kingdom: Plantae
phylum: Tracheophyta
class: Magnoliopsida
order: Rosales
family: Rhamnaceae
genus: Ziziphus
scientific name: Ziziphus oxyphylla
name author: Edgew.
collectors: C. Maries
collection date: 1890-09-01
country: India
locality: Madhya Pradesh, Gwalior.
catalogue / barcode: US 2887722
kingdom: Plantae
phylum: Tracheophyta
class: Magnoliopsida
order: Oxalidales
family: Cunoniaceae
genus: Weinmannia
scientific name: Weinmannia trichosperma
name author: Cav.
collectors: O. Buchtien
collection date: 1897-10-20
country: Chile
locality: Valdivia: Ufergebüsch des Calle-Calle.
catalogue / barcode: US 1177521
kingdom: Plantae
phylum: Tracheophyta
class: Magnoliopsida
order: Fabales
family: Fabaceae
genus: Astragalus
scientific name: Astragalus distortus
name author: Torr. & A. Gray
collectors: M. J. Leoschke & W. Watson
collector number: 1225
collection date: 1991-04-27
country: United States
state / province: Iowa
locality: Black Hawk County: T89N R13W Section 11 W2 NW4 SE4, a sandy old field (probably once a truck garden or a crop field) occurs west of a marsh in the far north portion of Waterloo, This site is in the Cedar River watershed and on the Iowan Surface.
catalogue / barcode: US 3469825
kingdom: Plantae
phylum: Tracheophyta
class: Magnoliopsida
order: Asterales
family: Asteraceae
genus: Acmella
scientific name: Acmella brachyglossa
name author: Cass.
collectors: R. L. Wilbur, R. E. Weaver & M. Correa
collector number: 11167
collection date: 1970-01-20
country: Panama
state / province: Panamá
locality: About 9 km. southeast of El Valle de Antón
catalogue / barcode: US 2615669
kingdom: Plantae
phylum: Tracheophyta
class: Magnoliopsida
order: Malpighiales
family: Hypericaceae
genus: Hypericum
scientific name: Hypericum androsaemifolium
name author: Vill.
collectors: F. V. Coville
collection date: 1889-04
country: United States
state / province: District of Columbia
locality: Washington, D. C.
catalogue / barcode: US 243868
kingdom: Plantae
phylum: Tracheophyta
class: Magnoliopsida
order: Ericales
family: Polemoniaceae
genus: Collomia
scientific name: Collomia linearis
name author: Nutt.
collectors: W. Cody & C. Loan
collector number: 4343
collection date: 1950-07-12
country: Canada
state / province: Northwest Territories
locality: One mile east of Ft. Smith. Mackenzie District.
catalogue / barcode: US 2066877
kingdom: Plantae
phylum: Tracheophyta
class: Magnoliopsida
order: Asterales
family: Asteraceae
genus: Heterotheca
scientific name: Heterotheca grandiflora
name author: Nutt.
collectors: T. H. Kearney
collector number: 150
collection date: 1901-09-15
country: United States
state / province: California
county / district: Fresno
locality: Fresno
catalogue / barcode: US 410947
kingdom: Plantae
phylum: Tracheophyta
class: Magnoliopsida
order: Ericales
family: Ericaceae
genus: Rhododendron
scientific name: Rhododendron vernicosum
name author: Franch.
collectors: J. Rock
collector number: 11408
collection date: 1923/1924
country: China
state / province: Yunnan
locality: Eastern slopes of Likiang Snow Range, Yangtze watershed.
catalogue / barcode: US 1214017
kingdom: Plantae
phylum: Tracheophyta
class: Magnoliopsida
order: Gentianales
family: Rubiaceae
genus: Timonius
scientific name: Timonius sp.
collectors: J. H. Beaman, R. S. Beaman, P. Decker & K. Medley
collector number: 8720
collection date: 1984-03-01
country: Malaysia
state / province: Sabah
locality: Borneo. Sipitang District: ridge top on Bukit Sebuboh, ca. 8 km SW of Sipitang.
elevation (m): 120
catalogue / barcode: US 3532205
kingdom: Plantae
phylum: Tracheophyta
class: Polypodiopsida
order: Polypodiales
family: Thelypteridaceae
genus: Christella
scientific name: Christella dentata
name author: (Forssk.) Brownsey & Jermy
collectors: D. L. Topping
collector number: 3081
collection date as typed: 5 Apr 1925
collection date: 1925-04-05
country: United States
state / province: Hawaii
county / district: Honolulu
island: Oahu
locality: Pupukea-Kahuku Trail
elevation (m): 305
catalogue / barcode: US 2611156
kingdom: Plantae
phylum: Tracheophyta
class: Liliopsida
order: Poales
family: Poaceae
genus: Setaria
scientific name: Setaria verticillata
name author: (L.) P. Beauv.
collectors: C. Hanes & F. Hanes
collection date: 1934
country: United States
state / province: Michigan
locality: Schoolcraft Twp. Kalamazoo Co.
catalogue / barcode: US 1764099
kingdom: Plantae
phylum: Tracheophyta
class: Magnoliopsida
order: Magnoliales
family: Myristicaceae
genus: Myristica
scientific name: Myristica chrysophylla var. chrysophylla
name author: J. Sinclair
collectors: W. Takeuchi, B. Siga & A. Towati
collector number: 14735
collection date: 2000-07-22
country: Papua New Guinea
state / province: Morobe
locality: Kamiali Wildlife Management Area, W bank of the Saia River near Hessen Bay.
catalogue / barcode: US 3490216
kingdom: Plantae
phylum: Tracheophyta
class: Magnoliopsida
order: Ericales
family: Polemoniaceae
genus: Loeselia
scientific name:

• _Written exercise_
Render every line of the records above as a Markdown table with the columns Row and Line, numbering each row and omitting blank lines.

• _Result of the task_
| Row | Line |
|---|---|
| 1 | kingdom: Plantae |
| 2 | phylum: Tracheophyta |
| 3 | class: Magnoliopsida |
| 4 | order: Rosales |
| 5 | family: Rhamnaceae |
| 6 | genus: Ziziphus |
| 7 | scientific name: Ziziphus oxyphylla |
| 8 | name author: Edgew. |
| 9 | collectors: C. Maries |
| 10 | collection date: 1890-09-01 |
| 11 | country: India |
| 12 | locality: Madhya Pradesh, Gwalior. |
| 13 | catalogue / barcode: US 2887722 |
| 14 | kingdom: Plantae |
| 15 | phylum: Tracheophyta |
| 16 | class: Magnoliopsida |
| 17 | order: Oxalidales |
| 18 | family: Cunoniaceae |
| 19 | genus: Weinmannia |
| 20 | scientific name: Weinmannia trichosperma |
| 21 | name author: Cav. |
| 22 | collectors: O. Buchtien |
| 23 | collection date: 1897-10-20 |
| 24 | country: Chile |
| 25 | locality: Valdivia: Ufergebüsch des Calle-Calle. |
| 26 | catalogue / barcode: US 1177521 |
| 27 | kingdom: Plantae |
| 28 | phylum: Tracheophyta |
| 29 | class: Magnoliopsida |
| 30 | order: Fabales |
| 31 | family: Fabaceae |
| 32 | genus: Astragalus |
| 33 | scientific name: Astragalus distortus |
| 34 | name author: Torr. & A. Gray |
| 35 | collectors: M. J. Leoschke & W. Watson |
| 36 | collector number: 1225 |
| 37 | collection date: 1991-04-27 |
| 38 | country: United States |
| 39 | state / province: Iowa |
| 40 | locality: Black Hawk County: T89N R13W Section 11 W2 NW4 SE4, a sandy old field (probably once a truck garden or a crop field) occurs west of a marsh in the far north portion of Waterloo, This site is in the Cedar River watershed and on the Iowan Surface. |
| 41 | catalogue / barcode: US 3469825 |
| 42 | kingdom: Plantae |
| 43 | phylum: Tracheophyta |
| 44 | class: Magnoliopsida |
| 45 | order: Asterales |
| 46 | family: Asteraceae |
| 47 | genus: Acmella |
| 48 | scientific name: Acmella brachyglossa |
| 49 | name author: Cass. |
| 50 | collectors: R. L. Wilbur, R. E. Weaver & M. Correa |
| 51 | collector number: 11167 |
| 52 | collection date: 1970-01-20 |
| 53 | country: Panama |
| 54 | state / province: Panamá |
| 55 | locality: About 9 km. southeast of El Valle de Antón |
| 56 | catalogue / barcode: US 2615669 |
| 57 | kingdom: Plantae |
| 58 | phylum: Tracheophyta |
| 59 | class: Magnoliopsida |
| 60 | order: Malpighiales |
| 61 | family: Hypericaceae |
| 62 | genus: Hypericum |
| 63 | scientific name: Hypericum androsaemifolium |
| 64 | name author: Vill. |
| 65 | collectors: F. V. Coville |
| 66 | collection date: 1889-04 |
| 67 | country: United States |
| 68 | state / province: District of Columbia |
| 69 | locality: Washington, D. C. |
| 70 | catalogue / barcode: US 243868 |
| 71 | kingdom: Plantae |
| 72 | phylum: Tracheophyta |
| 73 | class: Magnoliopsida |
| 74 | order: Ericales |
| 75 | family: Polemoniaceae |
| 76 | genus: Collomia |
| 77 | scientific name: Collomia linearis |
| 78 | name author: Nutt. |
| 79 | collectors: W. Cody & C. Loan |
| 80 | collector number: 4343 |
| 81 | collection date: 1950-07-12 |
| 82 | country: Canada |
| 83 | state / province: Northwest Territories |
| 84 | locality: One mile east of Ft. Smith. Mackenzie District. |
| 85 | catalogue / barcode: US 2066877 |
| 86 | kingdom: Plantae |
| 87 | phylum: Tracheophyta |
| 88 | class: Magnoliopsida |
| 89 | order: Asterales |
| 90 | family: Asteraceae |
| 91 | genus: Heterotheca |
| 92 | scientific name: Heterotheca grandiflora |
| 93 | name author: Nutt. |
| 94 | collectors: T. H. Kearney |
| 95 | collector number: 150 |
| 96 | collection date: 1901-09-15 |
| 97 | country: United States |
| 98 | state / province: California |
| 99 | county / district: Fresno |
| 100 | locality: Fresno |
| 101 | catalogue / barcode: US 410947 |
| 102 | kingdom: Plantae |
| 103 | phylum: Tracheophyta |
| 104 | class: Magnoliopsida |
| 105 | order: Ericales |
| 106 | family: Ericaceae |
| 107 | genus: Rhododendron |
| 108 | scientific name: Rhododendron vernicosum |
| 109 | name author: Franch. |
| 110 | collectors: J. Rock |
| 111 | collector number: 11408 |
| 112 | collection date: 1923/1924 |
| 113 | country: China |
| 114 | state / province: Yunnan |
| 115 | locality: Eastern slopes of Likiang Snow Range, Yangtze watershed. |
| 116 | catalogue / barcode: US 1214017 |
| 117 | kingdom: Plantae |
| 118 | phylum: Tracheophyta |
| 119 | class: Magnoliopsida |
| 120 | order: Gentianales |
| 121 | family: Rubiaceae |
| 122 | genus: Timonius |
| 123 | scientific name: Timonius sp. |
| 124 | collectors: J. H. Beaman, R. S. Beaman, P. Decker & K. Medley |
| 125 | collector number: 8720 |
| 126 | collection date: 1984-03-01 |
| 127 | country: Malaysia |
| 128 | state / province: Sabah |
| 129 | locality: Borneo. Sipitang District: ridge top on Bukit Sebuboh, ca. 8 km SW of Sipitang. |
| 130 | elevation (m): 120 |
| 131 | catalogue / barcode: US 3532205 |
| 132 | kingdom: Plantae |
| 133 | phylum: Tracheophyta |
| 134 | class: Polypodiopsida |
| 135 | order: Polypodiales |
| 136 | family: Thelypteridaceae |
| 137 | genus: Christella |
| 138 | scientific name: Christella dentata |
| 139 | name author: (Forssk.) Brownsey & Jermy |
| 140 | collectors: D. L. Topping |
| 141 | collector number: 3081 |
| 142 | collection date as typed: 5 Apr 1925 |
| 143 | collection date: 1925-04-05 |
| 144 | country: United States |
| 145 | state / province: Hawaii |
| 146 | county / district: Honolulu |
| 147 | island: Oahu |
| 148 | locality: Pupukea-Kahuku Trail |
| 149 | elevation (m): 305 |
| 150 | catalogue / barcode: US 2611156 |
| 151 | kingdom: Plantae |
| 152 | phylum: Tracheophyta |
| 153 | class: Liliopsida |
| 154 | order: Poales |
| 155 | family: Poaceae |
| 156 | genus: Setaria |
| 157 | scientific name: Setaria verticillata |
| 158 | name author: (L.) P. Beauv. |
| 159 | collectors: C. Hanes & F. Hanes |
| 160 | collection date: 1934 |
| 161 | country: United States |
| 162 | state / province: Michigan |
| 163 | locality: Schoolcraft Twp. Kalamazoo Co. |
| 164 | catalogue / barcode: US 1764099 |
| 165 | kingdom: Plantae |
| 166 | phylum: Tracheophyta |
| 167 | class: Magnoliopsida |
| 168 | order: Magnoliales |
| 169 | family: Myristicaceae |
| 170 | genus: Myristica |
| 171 | scientific name: Myristica chrysophylla var. chrysophylla |
| 172 | name author: J. Sinclair |
| 173 | collectors: W. Takeuchi, B. Siga & A. Towati |
| 174 | collector number: 14735 |
| 175 | collection date: 2000-07-22 |
| 176 | country: Papua New Guinea |
| 177 | state / province: Morobe |
| 178 | locality: Kamiali Wildlife Management Area, W bank of the Saia River near Hessen Bay. |
| 179 | catalogue / barcode: US 3490216 |
| 180 | kingdom: Plantae |
| 181 | phylum: Tracheophyta |
| 182 | class: Magnoliopsida |
| 183 | order: Ericales |
| 184 | family: Polemoniaceae |
| 185 | genus: Loeselia |
| 186 | scientific name: |